Available wrappers are for json csv and pandas dataframe.
profiles_json=sparker.JSONWrapper.load_profiles(file_path, start_id_from=0,
real_id_field="", source_id=0)
profiles_csv=sparker.CSVWrapper.load_profiles(file_path, start_id_from=0, separator=",",
header=True, real_id_field="", source_id=0)
profiles_pandas=sparker.PandasWrapper.load_profiles(pandas_df, start_id_from=0, separator=",",
header=True, real_id_field="", source_id=0)
SparkER offers the possibility to also create pandas dataframes from .xslx
files or from sql queries (supported dbms are mysql, postgresql, oracle, mssql)).
pandas_dataframe_xlsx=sparker.PandasDFMaker.xlsx_df(xlsx_file_path)

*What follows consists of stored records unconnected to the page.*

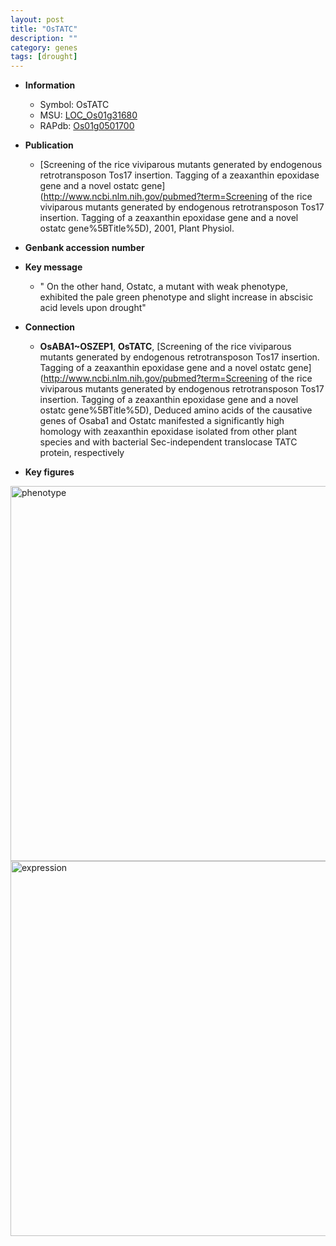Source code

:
 ```yaml
---
layout: post
title: "OsTATC"
description: ""
category: genes
tags: [drought]
---
```


* **Information**  
    + Symbol: OsTATC  
    + MSU: [LOC_Os01g31680](http://rice.plantbiology.msu.edu/cgi-bin/ORF_infopage.cgi?orf=LOC_Os01g31680)  
    + RAPdb: [Os01g0501700](http://rapdb.dna.affrc.go.jp/viewer/gbrowse_details/irgsp1?name=Os01g0501700)  

* **Publication**  
    + [Screening of the rice viviparous mutants generated by endogenous retrotransposon Tos17 insertion. Tagging of a zeaxanthin epoxidase gene and a novel ostatc gene](http://www.ncbi.nlm.nih.gov/pubmed?term=Screening of the rice viviparous mutants generated by endogenous retrotransposon Tos17 insertion. Tagging of a zeaxanthin epoxidase gene and a novel ostatc gene%5BTitle%5D), 2001, Plant Physiol.

* **Genbank accession number**  

* **Key message**  
    + " On the other hand, Ostatc, a mutant with weak phenotype, exhibited the pale green phenotype and slight increase in abscisic acid levels upon drought"

* **Connection**  
    + __OsABA1~OSZEP1__, __OsTATC__, [Screening of the rice viviparous mutants generated by endogenous retrotransposon Tos17 insertion. Tagging of a zeaxanthin epoxidase gene and a novel ostatc gene](http://www.ncbi.nlm.nih.gov/pubmed?term=Screening of the rice viviparous mutants generated by endogenous retrotransposon Tos17 insertion. Tagging of a zeaxanthin epoxidase gene and a novel ostatc gene%5BTitle%5D),  Deduced amino acids of the causative genes of Osaba1 and Ostatc manifested a significantly high homology with zeaxanthin epoxidase isolated from other plant species and with bacterial Sec-independent translocase TATC protein, respectively

* **Key figures**  
<img src="http://ricencode.github.io/images/OsTATC.pheno.png" alt="phenotype"  style="width: 600px;"/>

<img src="http://ricencode.github.io/images/OsTATC.exp.png" alt="expression"  style="width: 600px;"/>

pandas_dataframe_query=sparker.PandasDFMaker.dbms_df(host,database,user,password,port,
query,dialect=Dialects.POSTGRESQL)
Caution
Although pandas is an infinitely flexible library, keep in mind that pandas dataframes have a maximum size; so if you’re using SparkER on your local machine, we doubt you will reach pandas threshold, but be sure to check pandas documentation to verify it will not run out of memory if you’re loading an heavier dataset.
Creating a single profile
This is one of the few step that differentiate deduplication workflow from linkage workflow. If you’re working on a dirty dataset, you already have a single profile, and the only action you need to do is to extract the max ID from the profiles (that will be used later).

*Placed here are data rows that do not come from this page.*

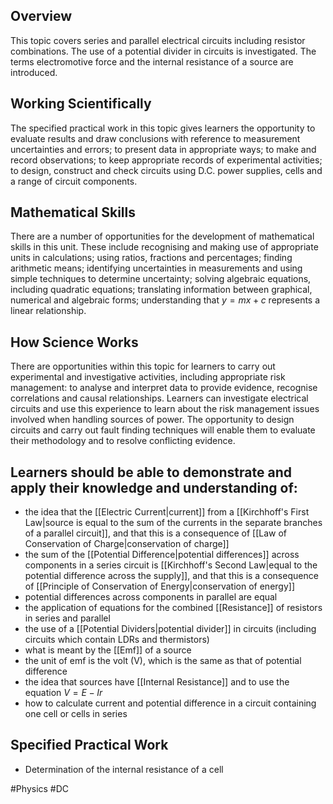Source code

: ## Overview
This topic covers series and parallel electrical circuits including resistor combinations. The use of a potential divider in circuits is investigated. The terms electromotive force and the internal resistance of a source are introduced.
## Working Scientifically
The specified practical work in this topic gives learners the opportunity to evaluate results and draw conclusions with reference to measurement uncertainties and errors; to present data in appropriate ways; to make and record observations; to keep appropriate records of experimental activities; to design, construct and check circuits using D.C. power supplies, cells and a range of circuit components.
## Mathematical Skills
There are a number of opportunities for the development of mathematical skills in this unit. These include recognising and making use of appropriate units in calculations; using ratios, fractions and percentages; finding arithmetic means; identifying uncertainties in measurements and using simple techniques to determine uncertainty; solving algebraic equations, including quadratic equations; translating information between graphical, numerical and algebraic forms; understanding that $y=mx+c$ represents a linear relationship.
## How Science Works
There are opportunities within this topic for learners to carry out experimental and investigative activities, including appropriate risk management: to analyse and interpret data to provide evidence, recognise correlations and causal relationships. Learners can investigate electrical circuits and use this experience to learn about the risk management issues involved when handling sources of power. The opportunity to design circuits and carry out fault finding techniques will enable them to evaluate their methodology and to resolve conflicting evidence.
## Learners should be able to demonstrate and apply their knowledge and understanding of:
- the idea that the [[Electric Current|current]] from a [[Kirchhoff's First Law|source is equal to the sum of the currents in the separate branches of a parallel circuit]], and that this is a consequence of [[Law of Conservation of Charge|conservation of charge]]
- the sum of the [[Potential Difference|potential differences]] across components in a series circuit is [[Kirchhoff's Second Law|equal to the potential difference across the supply]], and that this is a consequence of [[Principle of Conservation of Energy|conservation of energy]]
- potential differences across components in parallel are equal
- the application of equations for the combined [[Resistance]] of resistors in series and parallel
- the use of a [[Potential Dividers|potential divider]] in circuits (including circuits which contain LDRs and thermistors)
- what is meant by the [[Emf]] of a source
- the unit of emf is the volt (V), which is the same as that of potential difference
- the idea that sources have [[Internal Resistance]] and to use the equation $V=E-Ir$
- how to calculate current and potential difference in a circuit containing one cell or cells in series
## Specified Practical Work
- Determination of the internal resistance of a cell

#Physics #DC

max_profile_id = profiles.map(lambda profile: profile.profile_id).max()
If you are working on clean-clean, then this gets a little trickier. We’re gonna explain with a practical example.
Before that, let’s show the groundtruth (optional) methods, that are contained in json,csv and pandas wrapper classes:
gt = sparker.JSONWrapper.load_groundtruth(groundtruth_fp, id1, id2)
Note
The datasets used in the examples are available on SparkER repository on GitHub
Example data linkage - Part 1
# Profiles contained in the first dataset
profiles1 = sparker.JSONWrapper.load_profiles('../datasets/clean/abtBuy/dataset1.json',
real_id_field = "realProfileID")
# Max profile id in the first dataset, used to separate the profiles in the next phases
separator_id = profiles1.map(lambda profile: profile.profile_id).max()

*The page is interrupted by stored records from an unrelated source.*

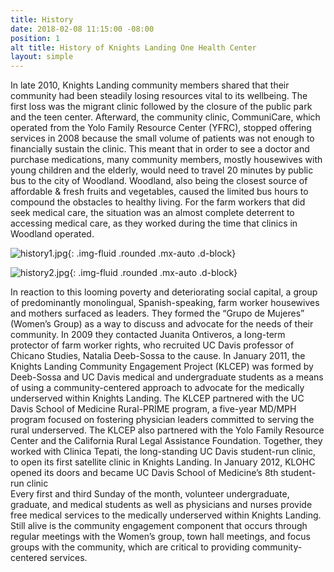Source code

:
 ```yaml
---
title: History
date: 2018-02-08 11:15:00 -08:00
position: 1
alt title: History of Knights Landing One Health Center
layout: simple
---
```


<div class="row" markdown="1">

<div class="col-xs-6 col-sm-8">
In late 2010, Knights Landing community members shared that their community had been steadily losing resources vital to its wellbeing. The first loss was the migrant clinic followed by the closure of the public park and the teen center. Afterward, the community clinic, CommuniCare, which operated from the Yolo Family Resource Center (YFRC), stopped offering services in 2008 because the small volume of patients was not enough to financially sustain the clinic. This meant that in order to see a doctor and purchase medications, many community members, mostly housewives with young children and the elderly, would need to travel 20 minutes by public bus to the city of Woodland. Woodland, also being the closest source of affordable & fresh fruits and vegetables, caused the limited bus hours to compound the obstacles to healthy living. For the farm workers that did seek medical care, the situation was an almost complete deterrent to accessing medical care, as they worked during the time that clinics in Woodland operated. 
</div>
<div class="col-xs-6 col-sm-4" markdown="1">

![history1.jpg](/uploads/history1.jpg){: .img-fluid .rounded .mx-auto .d-block}
</div>
</div>

<div class="row" markdown="1">
<div class="col-xs-6 col-sm-4" markdown="1">

![history2.jpg](/uploads/history2.jpg){: .img-fluid .rounded .mx-auto .d-block}
</div>
<div class="col-xs-6 col-sm-8" markdown="1">
In reaction to this looming poverty and deteriorating social capital, a group of predominantly monolingual, Spanish-speaking, farm worker housewives and mothers surfaced as leaders. They formed the “Grupo de Mujeres” (Women’s Group) as a way to discuss and advocate for the needs of their community. In 2009 they contacted Juanita Ontiveros, a long-term protector of farm worker rights, who recruited UC Davis professor of Chicano Studies, Natalia Deeb-Sossa to the cause. In January 2011, the Knights Landing Community Engagement Project (KLCEP) was formed by Deeb-Sossa and UC Davis medical and undergraduate students as a means of using a community-centered approach to advocate for the medically underserved within Knights Landing.  The KLCEP partnered with the UC Davis School of Medicine Rural-PRIME program, a five-year MD/MPH program focused on fostering physician leaders committed to serving the rural underserved. The KLCEP also partnered with the Yolo Family Resource Center and the California Rural Legal Assistance Foundation. Together, they worked with Clinica Tepati, the long-standing UC Davis student-run clinic, to open its first satellite clinic in Knights Landing. In January 2012, KLOHC opened its doors and became UC Davis School of Medicine’s 8th student-run clinic
</div>
</div>

<div class="row">
<div class="col-sm-12">
Every first and third Sunday of the month, volunteer undergraduate, graduate, and medical students as well as physicians and nurses provide free medical services to the medically underserved within Knights Landing. Still alive is the community engagement component that occurs through regular meetings with the Women’s group, town hall meetings, and focus groups with the community, which are critical to providing community-centered services. 
</div>
</div>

# Separators, used during blocking to understand from which dataset a profile belongs. It is an array because sparkER
# could work with multiple datasets
separator_ids = [separator_id]
profiles2 = sparker.JSONWrapper.load_profiles('../datasets/clean/abtBuy/dataset2.json',
start_id_from = separator_id+1,
real_id_field = "realProfileID")
# Max profile id
max_profile_id = profiles2.map(lambda profile: profile.profile_id).max()
profiles = profiles1.union(profiles2)
#Optional groundtruth step, for these examples we will use groundtruth
# Loads the groundtruth, takes as input the path of the file and the names of the attributes that represent
# respectively the id of profiles of the first dataset and the id of profiles of the second dataset
gt = sparker.JSONWrapper.load_groundtruth('../datasets/clean/abtBuy/groundtruth.json', 'id1', 'id2')
# Converts the groundtruth by replacing original IDs with those given by Spark
new_gt = sparker.Converters.convert_groundtruth(gt, profiles1, profiles2)
As you can see, you will always end with a single set of profiles, you just need to extract the max ID from
both the profiles, and use them to properly link the two. separator_ids and max_profile_id
will be used in the blocking steps.
Example data deduplication
profiles = sparker.CSVWrapper.load_profiles('../datasets/dirty/cora/cora.csv', real_id_field = "id")
max_profile_id = profiles.map(lambda profile: profile.profile_id).max()
gt = sparker.CSVWrapper.load_groundtruth('../datasets/dirty/cora/groundtruth.csv', 'id1', 'id2')
new_gt = sparker.Converters.convert_groundtruth(gt, profiles)